A judge has thrown out evidence, including a loaded firearm, that was seized during a raid on a meth lab at a Vancouver home after finding police had violated the rights of two residents charged in the case.

After B.C. Supreme Court Justice Nigel Kent concluded that the evidence was inadmissible, the Crown dismissed charges that had been laid against Shu Tshung Wong and Lena Truong.

The accused were charged with seven drug and firearm offences following the discovery of the methamphetamine lab and the handgun at their home in the 2900-block East 15th Avenue on June 15, 2012.

During the execution of a search warrant, members of the Vancouver police and the RCMP clandestine lab team found in the upstairs of the home items associated with the manufacture of meth, including Reactine pills, pipes used for smoking meth and several baggies containing about 28 grams of meth.

In a bedside table police located a Glock firearm in a gun case, with a magazine loaded with 17 cartridges.

Other meth lab equipment, including glassware, precursor chemicals and air filtration masks, was also located in the home.

In pre-trial rulings, the judge found that police had committed eight Charter of Rights breaches against the two accused.

The judge ruled that while both accused were promptly informed of the reasons for their arrest and of their right to retain and instruct a lawyer without delay, they were nonetheless wrongly denied those rights.

Court heard that before the arrests, police had decided that the accused would be detained before the search warrant was executed and that they would be held until the warrant was actually executed.

Police also decided that the accused would be held incommunicado between the time of the arrest and the execution of the warrant, some six hours, during which time their access to a lawyer would be withheld.

The police said the decisions were made to ensure officer and public safety and to prevent any outside communications to destroy evidence.

But the judge said there was no reasonable factual basis for police to believe there was a safety issue or that the destruction of evidence might happen if they were given access to lawyers.

He said the rights violation was “wilful” and “flagrant” and dismissed the police officers’ “dissembling testimony” purporting to justify their decision.
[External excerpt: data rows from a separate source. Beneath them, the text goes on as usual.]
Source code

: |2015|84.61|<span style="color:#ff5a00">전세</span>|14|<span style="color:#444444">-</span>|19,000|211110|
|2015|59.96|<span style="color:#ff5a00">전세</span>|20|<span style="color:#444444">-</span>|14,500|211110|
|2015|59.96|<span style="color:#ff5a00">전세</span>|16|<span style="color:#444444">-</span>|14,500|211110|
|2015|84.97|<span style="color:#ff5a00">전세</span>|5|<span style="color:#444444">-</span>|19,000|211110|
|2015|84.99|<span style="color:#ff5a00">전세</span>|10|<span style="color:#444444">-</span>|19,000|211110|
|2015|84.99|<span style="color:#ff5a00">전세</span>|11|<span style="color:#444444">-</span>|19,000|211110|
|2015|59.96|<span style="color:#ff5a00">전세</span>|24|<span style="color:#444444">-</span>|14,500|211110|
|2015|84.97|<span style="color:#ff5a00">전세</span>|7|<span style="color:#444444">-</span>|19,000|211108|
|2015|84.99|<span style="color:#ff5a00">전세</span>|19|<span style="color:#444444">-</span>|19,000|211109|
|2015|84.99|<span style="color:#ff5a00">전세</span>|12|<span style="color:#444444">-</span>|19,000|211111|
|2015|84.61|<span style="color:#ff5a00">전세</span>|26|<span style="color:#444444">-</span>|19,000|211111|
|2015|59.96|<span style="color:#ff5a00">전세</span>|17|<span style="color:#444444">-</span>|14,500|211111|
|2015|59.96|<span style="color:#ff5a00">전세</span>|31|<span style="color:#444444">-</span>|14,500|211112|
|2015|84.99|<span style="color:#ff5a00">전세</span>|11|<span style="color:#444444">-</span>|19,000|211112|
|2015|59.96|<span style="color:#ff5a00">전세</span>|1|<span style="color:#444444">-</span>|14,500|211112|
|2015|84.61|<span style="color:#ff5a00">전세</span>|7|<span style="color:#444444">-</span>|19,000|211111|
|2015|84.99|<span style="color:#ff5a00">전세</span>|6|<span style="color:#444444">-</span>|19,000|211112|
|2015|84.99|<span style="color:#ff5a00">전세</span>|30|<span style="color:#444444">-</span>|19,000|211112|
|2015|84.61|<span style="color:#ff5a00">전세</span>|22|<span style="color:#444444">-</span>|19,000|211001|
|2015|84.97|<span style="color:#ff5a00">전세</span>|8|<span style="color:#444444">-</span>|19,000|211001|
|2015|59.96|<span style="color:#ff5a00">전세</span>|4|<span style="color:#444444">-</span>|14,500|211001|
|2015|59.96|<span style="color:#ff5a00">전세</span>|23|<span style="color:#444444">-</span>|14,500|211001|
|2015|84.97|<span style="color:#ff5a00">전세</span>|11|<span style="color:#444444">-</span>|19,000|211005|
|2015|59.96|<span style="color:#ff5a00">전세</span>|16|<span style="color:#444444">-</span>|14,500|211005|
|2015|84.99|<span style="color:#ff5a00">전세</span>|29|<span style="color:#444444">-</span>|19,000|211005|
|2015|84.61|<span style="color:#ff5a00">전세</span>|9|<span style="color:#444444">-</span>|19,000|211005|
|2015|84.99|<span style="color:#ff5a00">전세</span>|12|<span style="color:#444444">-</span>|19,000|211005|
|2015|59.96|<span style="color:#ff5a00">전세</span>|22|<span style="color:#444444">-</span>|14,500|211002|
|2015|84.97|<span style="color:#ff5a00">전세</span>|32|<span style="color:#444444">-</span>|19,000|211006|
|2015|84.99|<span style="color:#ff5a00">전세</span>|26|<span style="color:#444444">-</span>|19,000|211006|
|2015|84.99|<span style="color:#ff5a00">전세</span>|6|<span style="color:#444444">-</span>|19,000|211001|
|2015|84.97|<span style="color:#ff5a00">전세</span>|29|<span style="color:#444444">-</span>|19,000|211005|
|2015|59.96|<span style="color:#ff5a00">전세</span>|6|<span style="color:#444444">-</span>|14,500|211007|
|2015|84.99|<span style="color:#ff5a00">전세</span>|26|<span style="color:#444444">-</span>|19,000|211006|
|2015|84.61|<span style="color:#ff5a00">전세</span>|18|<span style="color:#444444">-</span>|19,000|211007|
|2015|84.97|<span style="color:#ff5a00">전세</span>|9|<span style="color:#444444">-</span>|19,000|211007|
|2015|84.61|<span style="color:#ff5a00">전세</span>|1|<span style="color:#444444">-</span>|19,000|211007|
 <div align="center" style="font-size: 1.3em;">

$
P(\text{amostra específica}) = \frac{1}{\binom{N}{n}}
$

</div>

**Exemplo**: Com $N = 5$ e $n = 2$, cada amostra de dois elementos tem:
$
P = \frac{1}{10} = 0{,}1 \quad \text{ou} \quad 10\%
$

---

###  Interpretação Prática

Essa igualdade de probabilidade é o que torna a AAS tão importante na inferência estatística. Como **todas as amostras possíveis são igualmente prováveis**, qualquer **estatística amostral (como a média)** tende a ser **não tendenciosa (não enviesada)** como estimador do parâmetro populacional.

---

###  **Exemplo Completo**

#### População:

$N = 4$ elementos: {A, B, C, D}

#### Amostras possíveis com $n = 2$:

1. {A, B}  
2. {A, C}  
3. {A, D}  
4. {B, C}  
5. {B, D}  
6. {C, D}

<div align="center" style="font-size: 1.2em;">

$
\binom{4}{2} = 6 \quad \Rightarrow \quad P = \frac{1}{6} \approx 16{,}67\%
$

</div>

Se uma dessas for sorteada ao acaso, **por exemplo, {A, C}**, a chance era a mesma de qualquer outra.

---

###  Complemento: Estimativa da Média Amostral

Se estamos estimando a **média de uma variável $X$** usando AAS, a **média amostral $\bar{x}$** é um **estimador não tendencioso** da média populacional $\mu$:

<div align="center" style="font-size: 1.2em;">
“There can be no doubt the conduct constituted a major and deliberate departure from Charter standards,” said the judge.

“It was conduct expressly approved by senior decision-makers within the police department and perhaps worse still, it was a not uncommon tactic employed by the police on ‘project’ investigation files such as the one in this case.”

Kent said the violation fell at the most serious end of the spectrum and had a significant impact on the accuseds’ interests.

“Society has a very strong interest in detecting, prosecuting and convicting those individuals who operate ‘meth labs’ and who commit firearms offences,” he said.

“Sometimes, however, police misconduct in investigating these crimes is such that evidence critical to the prosecution must be excluded and the accused set free as a consequence.”

The judge said the police misconduct surrounding the arrest and detention of the accused was enough on its own to exclude the evidence.

But he added that if he was wrong about that, he would hold that the cumulative effect of all of the breaches, which also included covert surveillance of the home and swabbing of Wong’s vehicle, would produce the same result.